Start of Given passage
1. “Uncertainty can be a guiding light”
When the tour announcement was first made in December 2014, not a lot was known about the production. Band members had spoken of two separate shows, and venues were being booked in two-night sets. Ticket buyers were not sure precisely what they were buying into when those tickets first went on sale. For the casual fan, it didn’t matter too much as they were going to see U2 in concert. For the more enthusiastic fan, the stressful question was whether you needed two tickets to both shows because you weren’t sure which night was going to be which (“Innocence” or “Experience”?). No one knew. The band hadn’t thought it completely through by the time tickets went on sale, so it became a case of “you get what you get and you don’t get upset,” as my daughter’s preschool teacher would say.
The secrecy surrounding the production carried on for five months until the band revealed a promo video on The Tonight Show Starring Jimmy Fallon on May 9 – one week before opening night in Vancouver. Until then, all people had to go on was a stage design on Ticketmaster.
This was the first tour I can think of where so little was known about the production. The hype machine kicked in only days prior to the tour’s opener. On this tour, consumers truly did not know what they were buying into until it was too late. The creative team behind the production also realized after tickets went on sale that most people would only be going to one show, which made a two-night experience a moot point for most of those in attendance.
Willie Williams said, “In truth, I really hate the fact that everything in performance is now so public, but that's the way life is. Frankly, if you want to open the presents early and spoil the surprise on Christmas morning, then don't complain to me about it afterwards.” In the end, people were buying tickets to see a U2 show and that’s what they got. Only a small percentage of U2’s core audience was inconvenienced with the sudden change of production direction. In the end, the tour was the fourth largest grossing tour of 2015. All that uncertainty in the months leading up to opening night turned into a guiding light.
2. “North And South Of The River”
Production content was not the only challenge the Innocence + Experience tour faced. Production logistics also proved to be inconvenient for some ticket buyers. When North American tickets first went on sale, Ticketmaster provided a stage layout showing no I-stage or e-stage, but rather one long rectangle that took up the entirety of the floor. Only San Jose showed the stage design with the three different stage features. However, all the designs showed the (RED)Zone was located in a different place. The U2.com help FAQ posted through summer 2015 indicated “Location of Red Zone Subject To Change.”
End of Given passage
Start of Records supplied
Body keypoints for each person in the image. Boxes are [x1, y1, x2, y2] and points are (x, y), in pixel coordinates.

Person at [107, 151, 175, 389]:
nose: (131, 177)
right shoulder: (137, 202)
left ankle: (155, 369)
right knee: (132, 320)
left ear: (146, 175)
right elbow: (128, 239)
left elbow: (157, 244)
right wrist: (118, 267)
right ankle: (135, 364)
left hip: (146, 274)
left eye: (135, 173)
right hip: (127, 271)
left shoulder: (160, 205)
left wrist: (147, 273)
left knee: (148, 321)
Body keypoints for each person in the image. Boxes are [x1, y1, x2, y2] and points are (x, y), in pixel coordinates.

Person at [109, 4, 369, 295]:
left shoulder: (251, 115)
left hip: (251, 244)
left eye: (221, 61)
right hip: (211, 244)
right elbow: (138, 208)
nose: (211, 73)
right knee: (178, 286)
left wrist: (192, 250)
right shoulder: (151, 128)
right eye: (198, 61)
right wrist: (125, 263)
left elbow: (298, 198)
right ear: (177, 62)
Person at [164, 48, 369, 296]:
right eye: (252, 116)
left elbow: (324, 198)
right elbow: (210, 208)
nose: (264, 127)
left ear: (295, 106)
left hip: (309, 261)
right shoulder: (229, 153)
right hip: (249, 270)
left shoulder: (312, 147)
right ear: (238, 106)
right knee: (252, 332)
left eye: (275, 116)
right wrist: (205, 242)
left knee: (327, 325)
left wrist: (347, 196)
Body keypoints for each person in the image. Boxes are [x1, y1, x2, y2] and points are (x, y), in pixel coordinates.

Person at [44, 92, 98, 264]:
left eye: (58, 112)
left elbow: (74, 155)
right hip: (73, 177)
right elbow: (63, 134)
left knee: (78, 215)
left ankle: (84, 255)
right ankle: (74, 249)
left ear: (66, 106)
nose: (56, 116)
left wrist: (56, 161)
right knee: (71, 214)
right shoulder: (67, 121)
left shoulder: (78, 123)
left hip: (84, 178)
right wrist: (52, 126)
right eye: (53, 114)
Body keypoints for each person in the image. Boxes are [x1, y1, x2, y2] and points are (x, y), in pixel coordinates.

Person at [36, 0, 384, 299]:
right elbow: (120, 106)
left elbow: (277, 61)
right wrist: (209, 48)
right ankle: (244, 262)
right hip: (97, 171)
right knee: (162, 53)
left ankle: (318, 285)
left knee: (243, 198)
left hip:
End of Records supplied
- _What you are asked to do_: According to the passage about the U2 tour, on which television program did the band reveal a promo video? The items have no connection to the text.

- _Your response_: The Tonight Show Starring Jimmy Fallon